● **ACTION ITEM**
Extract every line of the records below and reproduce each one verbatim, preserving the original order.

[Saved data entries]

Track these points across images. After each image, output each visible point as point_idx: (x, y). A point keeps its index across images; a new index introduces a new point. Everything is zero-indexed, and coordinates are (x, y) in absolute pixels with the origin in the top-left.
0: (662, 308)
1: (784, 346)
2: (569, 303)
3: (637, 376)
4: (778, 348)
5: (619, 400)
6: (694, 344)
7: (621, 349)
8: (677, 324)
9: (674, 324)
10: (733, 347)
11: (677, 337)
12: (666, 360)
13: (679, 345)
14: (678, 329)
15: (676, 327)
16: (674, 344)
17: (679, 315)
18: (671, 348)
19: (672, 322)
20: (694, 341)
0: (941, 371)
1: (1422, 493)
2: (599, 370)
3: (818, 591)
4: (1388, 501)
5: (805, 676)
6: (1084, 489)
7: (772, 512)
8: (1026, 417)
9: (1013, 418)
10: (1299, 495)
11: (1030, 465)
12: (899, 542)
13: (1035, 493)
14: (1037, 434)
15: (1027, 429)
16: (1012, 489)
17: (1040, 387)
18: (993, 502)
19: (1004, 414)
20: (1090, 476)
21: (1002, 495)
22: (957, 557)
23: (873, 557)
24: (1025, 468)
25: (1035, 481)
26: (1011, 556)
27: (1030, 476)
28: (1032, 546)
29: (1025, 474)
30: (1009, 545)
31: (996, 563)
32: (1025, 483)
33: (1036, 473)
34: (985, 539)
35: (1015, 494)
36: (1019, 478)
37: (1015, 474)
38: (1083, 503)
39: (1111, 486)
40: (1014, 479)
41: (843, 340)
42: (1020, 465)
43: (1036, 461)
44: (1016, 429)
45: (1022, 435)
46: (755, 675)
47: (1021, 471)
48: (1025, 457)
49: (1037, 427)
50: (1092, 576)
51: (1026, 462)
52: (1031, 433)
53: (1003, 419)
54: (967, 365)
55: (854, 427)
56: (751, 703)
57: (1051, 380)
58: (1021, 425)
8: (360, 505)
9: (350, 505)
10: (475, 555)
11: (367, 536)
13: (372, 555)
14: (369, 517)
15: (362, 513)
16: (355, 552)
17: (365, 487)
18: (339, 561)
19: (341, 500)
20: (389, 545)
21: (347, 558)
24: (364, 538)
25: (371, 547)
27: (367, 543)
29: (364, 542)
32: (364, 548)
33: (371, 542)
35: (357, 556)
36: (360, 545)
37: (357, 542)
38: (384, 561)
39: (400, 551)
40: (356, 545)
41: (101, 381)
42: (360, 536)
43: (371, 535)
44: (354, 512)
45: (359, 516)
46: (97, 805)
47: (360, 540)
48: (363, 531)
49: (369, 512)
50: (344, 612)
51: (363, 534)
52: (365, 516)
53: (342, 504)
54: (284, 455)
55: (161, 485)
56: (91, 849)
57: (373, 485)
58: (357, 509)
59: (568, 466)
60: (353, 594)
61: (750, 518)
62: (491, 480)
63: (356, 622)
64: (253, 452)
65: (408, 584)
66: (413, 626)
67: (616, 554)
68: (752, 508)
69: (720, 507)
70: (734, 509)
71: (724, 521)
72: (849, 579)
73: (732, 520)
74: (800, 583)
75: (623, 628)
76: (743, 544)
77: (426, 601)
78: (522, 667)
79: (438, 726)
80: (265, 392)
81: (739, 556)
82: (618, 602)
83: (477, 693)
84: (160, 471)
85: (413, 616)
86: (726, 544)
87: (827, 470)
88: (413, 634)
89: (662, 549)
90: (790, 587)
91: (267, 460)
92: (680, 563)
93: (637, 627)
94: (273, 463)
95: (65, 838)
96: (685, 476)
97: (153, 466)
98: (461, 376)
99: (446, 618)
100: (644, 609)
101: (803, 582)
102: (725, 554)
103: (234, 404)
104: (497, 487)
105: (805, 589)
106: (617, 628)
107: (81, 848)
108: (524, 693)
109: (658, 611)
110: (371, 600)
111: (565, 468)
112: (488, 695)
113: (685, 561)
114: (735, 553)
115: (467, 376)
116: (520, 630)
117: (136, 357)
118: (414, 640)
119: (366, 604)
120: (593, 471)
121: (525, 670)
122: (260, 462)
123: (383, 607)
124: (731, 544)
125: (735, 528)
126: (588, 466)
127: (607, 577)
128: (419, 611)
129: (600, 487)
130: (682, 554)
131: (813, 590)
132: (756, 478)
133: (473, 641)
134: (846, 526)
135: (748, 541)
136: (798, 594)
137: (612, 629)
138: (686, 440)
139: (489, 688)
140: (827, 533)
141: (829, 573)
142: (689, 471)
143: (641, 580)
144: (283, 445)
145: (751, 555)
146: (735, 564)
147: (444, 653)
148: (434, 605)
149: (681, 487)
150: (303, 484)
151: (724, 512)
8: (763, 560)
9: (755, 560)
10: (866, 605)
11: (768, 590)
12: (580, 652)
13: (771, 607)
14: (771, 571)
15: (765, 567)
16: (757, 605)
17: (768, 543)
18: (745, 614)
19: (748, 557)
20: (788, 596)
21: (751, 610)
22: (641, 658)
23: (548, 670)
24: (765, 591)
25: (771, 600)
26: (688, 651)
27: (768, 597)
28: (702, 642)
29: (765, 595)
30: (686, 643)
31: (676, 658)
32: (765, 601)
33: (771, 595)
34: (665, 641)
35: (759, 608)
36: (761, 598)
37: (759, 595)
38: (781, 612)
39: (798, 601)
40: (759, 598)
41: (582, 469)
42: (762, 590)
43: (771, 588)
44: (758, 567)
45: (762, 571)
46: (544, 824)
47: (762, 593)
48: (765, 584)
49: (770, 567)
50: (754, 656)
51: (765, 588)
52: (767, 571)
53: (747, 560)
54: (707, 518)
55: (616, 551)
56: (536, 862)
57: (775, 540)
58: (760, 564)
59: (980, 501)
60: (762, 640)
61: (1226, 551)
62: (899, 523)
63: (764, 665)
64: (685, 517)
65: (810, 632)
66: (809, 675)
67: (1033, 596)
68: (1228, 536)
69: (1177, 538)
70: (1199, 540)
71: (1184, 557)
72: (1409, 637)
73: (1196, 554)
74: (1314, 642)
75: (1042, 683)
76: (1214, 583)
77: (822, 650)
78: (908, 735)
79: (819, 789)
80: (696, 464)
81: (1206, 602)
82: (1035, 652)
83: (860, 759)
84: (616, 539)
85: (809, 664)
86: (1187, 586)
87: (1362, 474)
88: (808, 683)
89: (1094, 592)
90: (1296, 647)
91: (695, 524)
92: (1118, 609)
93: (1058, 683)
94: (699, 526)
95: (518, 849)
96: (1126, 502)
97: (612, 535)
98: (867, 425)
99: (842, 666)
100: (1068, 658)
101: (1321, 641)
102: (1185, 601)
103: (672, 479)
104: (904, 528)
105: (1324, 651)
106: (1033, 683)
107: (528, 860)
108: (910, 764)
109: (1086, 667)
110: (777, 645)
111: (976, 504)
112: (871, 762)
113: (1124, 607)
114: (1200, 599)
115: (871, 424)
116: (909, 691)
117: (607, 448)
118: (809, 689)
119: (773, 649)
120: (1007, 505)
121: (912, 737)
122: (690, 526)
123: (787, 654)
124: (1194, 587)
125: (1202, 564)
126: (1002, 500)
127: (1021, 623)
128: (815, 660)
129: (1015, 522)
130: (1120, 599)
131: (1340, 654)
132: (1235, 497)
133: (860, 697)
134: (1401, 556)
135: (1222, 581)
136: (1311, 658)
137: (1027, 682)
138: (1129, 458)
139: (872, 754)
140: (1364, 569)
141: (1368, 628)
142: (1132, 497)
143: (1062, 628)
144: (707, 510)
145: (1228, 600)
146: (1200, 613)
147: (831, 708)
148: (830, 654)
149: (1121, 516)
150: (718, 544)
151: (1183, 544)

● **REPLY**
Track these points across images. After each image, output each visible point as point_idx: (x, y). A point keeps its index across images; a new index introduces a new point. Everything is zero-indexed, and coordinates are (x, y) in absolute pixels with the origin in the top-left.
0: (662, 308)
1: (784, 346)
2: (569, 303)
3: (637, 376)
4: (778, 348)
5: (619, 400)
6: (694, 344)
7: (621, 349)
8: (677, 324)
9: (674, 324)
10: (733, 347)
11: (677, 337)
12: (666, 360)
13: (679, 345)
14: (678, 329)
15: (676, 327)
16: (674, 344)
17: (679, 315)
18: (671, 348)
19: (672, 322)
20: (694, 341)
0: (941, 371)
1: (1422, 493)
2: (599, 370)
3: (818, 591)
4: (1388, 501)
5: (805, 676)
6: (1084, 489)
7: (772, 512)
8: (1026, 417)
9: (1013, 418)
10: (1299, 495)
11: (1030, 465)
12: (899, 542)
13: (1035, 493)
14: (1037, 434)
15: (1027, 429)
16: (1012, 489)
17: (1040, 387)
18: (993, 502)
19: (1004, 414)
20: (1090, 476)
21: (1002, 495)
22: (957, 557)
23: (873, 557)
24: (1025, 468)
25: (1035, 481)
26: (1011, 556)
27: (1030, 476)
28: (1032, 546)
29: (1025, 474)
30: (1009, 545)
31: (996, 563)
32: (1025, 483)
33: (1036, 473)
34: (985, 539)
35: (1015, 494)
36: (1019, 478)
37: (1015, 474)
38: (1083, 503)
39: (1111, 486)
40: (1014, 479)
41: (843, 340)
42: (1020, 465)
43: (1036, 461)
44: (1016, 429)
45: (1022, 435)
46: (755, 675)
47: (1021, 471)
48: (1025, 457)
49: (1037, 427)
50: (1092, 576)
51: (1026, 462)
52: (1031, 433)
53: (1003, 419)
54: (967, 365)
55: (854, 427)
56: (751, 703)
57: (1051, 380)
58: (1021, 425)
8: (360, 505)
9: (350, 505)
10: (475, 555)
11: (367, 536)
13: (372, 555)
14: (369, 517)
15: (362, 513)
16: (355, 552)
17: (365, 487)
18: (339, 561)
19: (341, 500)
20: (389, 545)
21: (347, 558)
24: (364, 538)
25: (371, 547)
27: (367, 543)
29: (364, 542)
32: (364, 548)
33: (371, 542)
35: (357, 556)
36: (360, 545)
37: (357, 542)
38: (384, 561)
39: (400, 551)
40: (356, 545)
41: (101, 381)
42: (360, 536)
43: (371, 535)
44: (354, 512)
45: (359, 516)
46: (97, 805)
47: (360, 540)
48: (363, 531)
49: (369, 512)
50: (344, 612)
51: (363, 534)
52: (365, 516)
53: (342, 504)
54: (284, 455)
55: (161, 485)
56: (91, 849)
57: (373, 485)
58: (357, 509)
59: (568, 466)
60: (353, 594)
61: (750, 518)
62: (491, 480)
63: (356, 622)
64: (253, 452)
65: (408, 584)
66: (413, 626)
67: (616, 554)
68: (752, 508)
69: (720, 507)
70: (734, 509)
71: (724, 521)
72: (849, 579)
73: (732, 520)
74: (800, 583)
75: (623, 628)
76: (743, 544)
77: (426, 601)
78: (522, 667)
79: (438, 726)
80: (265, 392)
81: (739, 556)
82: (618, 602)
83: (477, 693)
84: (160, 471)
85: (413, 616)
86: (726, 544)
87: (827, 470)
88: (413, 634)
89: (662, 549)
90: (790, 587)
91: (267, 460)
92: (680, 563)
93: (637, 627)
94: (273, 463)
95: (65, 838)
96: (685, 476)
97: (153, 466)
98: (461, 376)
99: (446, 618)
100: (644, 609)
101: (803, 582)
102: (725, 554)
103: (234, 404)
104: (497, 487)
105: (805, 589)
106: (617, 628)
107: (81, 848)
108: (524, 693)
109: (658, 611)
110: (371, 600)
111: (565, 468)
112: (488, 695)
113: (685, 561)
114: (735, 553)
115: (467, 376)
116: (520, 630)
117: (136, 357)
118: (414, 640)
119: (366, 604)
120: (593, 471)
121: (525, 670)
122: (260, 462)
123: (383, 607)
124: (731, 544)
125: (735, 528)
126: (588, 466)
127: (607, 577)
128: (419, 611)
129: (600, 487)
130: (682, 554)
131: (813, 590)
132: (756, 478)
133: (473, 641)
134: (846, 526)
135: (748, 541)
136: (798, 594)
137: (612, 629)
138: (686, 440)
139: (489, 688)
140: (827, 533)
141: (829, 573)
142: (689, 471)
143: (641, 580)
144: (283, 445)
145: (751, 555)
146: (735, 564)
147: (444, 653)
148: (434, 605)
149: (681, 487)
150: (303, 484)
151: (724, 512)
8: (763, 560)
9: (755, 560)
10: (866, 605)
11: (768, 590)
12: (580, 652)
13: (771, 607)
14: (771, 571)
15: (765, 567)
16: (757, 605)
17: (768, 543)
18: (745, 614)
19: (748, 557)
20: (788, 596)
21: (751, 610)
22: (641, 658)
23: (548, 670)
24: (765, 591)
25: (771, 600)
26: (688, 651)
27: (768, 597)
28: (702, 642)
29: (765, 595)
30: (686, 643)
31: (676, 658)
32: (765, 601)
33: (771, 595)
34: (665, 641)
35: (759, 608)
36: (761, 598)
37: (759, 595)
38: (781, 612)
39: (798, 601)
40: (759, 598)
41: (582, 469)
42: (762, 590)
43: (771, 588)
44: (758, 567)
45: (762, 571)
46: (544, 824)
47: (762, 593)
48: (765, 584)
49: (770, 567)
50: (754, 656)
51: (765, 588)
52: (767, 571)
53: (747, 560)
54: (707, 518)
55: (616, 551)
56: (536, 862)
57: (775, 540)
58: (760, 564)
59: (980, 501)
60: (762, 640)
61: (1226, 551)
62: (899, 523)
63: (764, 665)
64: (685, 517)
65: (810, 632)
66: (809, 675)
67: (1033, 596)
68: (1228, 536)
69: (1177, 538)
70: (1199, 540)
71: (1184, 557)
72: (1409, 637)
73: (1196, 554)
74: (1314, 642)
75: (1042, 683)
76: (1214, 583)
77: (822, 650)
78: (908, 735)
79: (819, 789)
80: (696, 464)
81: (1206, 602)
82: (1035, 652)
83: (860, 759)
84: (616, 539)
85: (809, 664)
86: (1187, 586)
87: (1362, 474)
88: (808, 683)
89: (1094, 592)
90: (1296, 647)
91: (695, 524)
92: (1118, 609)
93: (1058, 683)
94: (699, 526)
95: (518, 849)
96: (1126, 502)
97: (612, 535)
98: (867, 425)
99: (842, 666)
100: (1068, 658)
101: (1321, 641)
102: (1185, 601)
103: (672, 479)
104: (904, 528)
105: (1324, 651)
106: (1033, 683)
107: (528, 860)
108: (910, 764)
109: (1086, 667)
110: (777, 645)
111: (976, 504)
112: (871, 762)
113: (1124, 607)
114: (1200, 599)
115: (871, 424)
116: (909, 691)
117: (607, 448)
118: (809, 689)
119: (773, 649)
120: (1007, 505)
121: (912, 737)
122: (690, 526)
123: (787, 654)
124: (1194, 587)
125: (1202, 564)
126: (1002, 500)
127: (1021, 623)
128: (815, 660)
129: (1015, 522)
130: (1120, 599)
131: (1340, 654)
132: (1235, 497)
133: (860, 697)
134: (1401, 556)
135: (1222, 581)
136: (1311, 658)
137: (1027, 682)
138: (1129, 458)
139: (872, 754)
140: (1364, 569)
141: (1368, 628)
142: (1132, 497)
143: (1062, 628)
144: (707, 510)
145: (1228, 600)
146: (1200, 613)
147: (831, 708)
148: (830, 654)
149: (1121, 516)
150: (718, 544)
151: (1183, 544)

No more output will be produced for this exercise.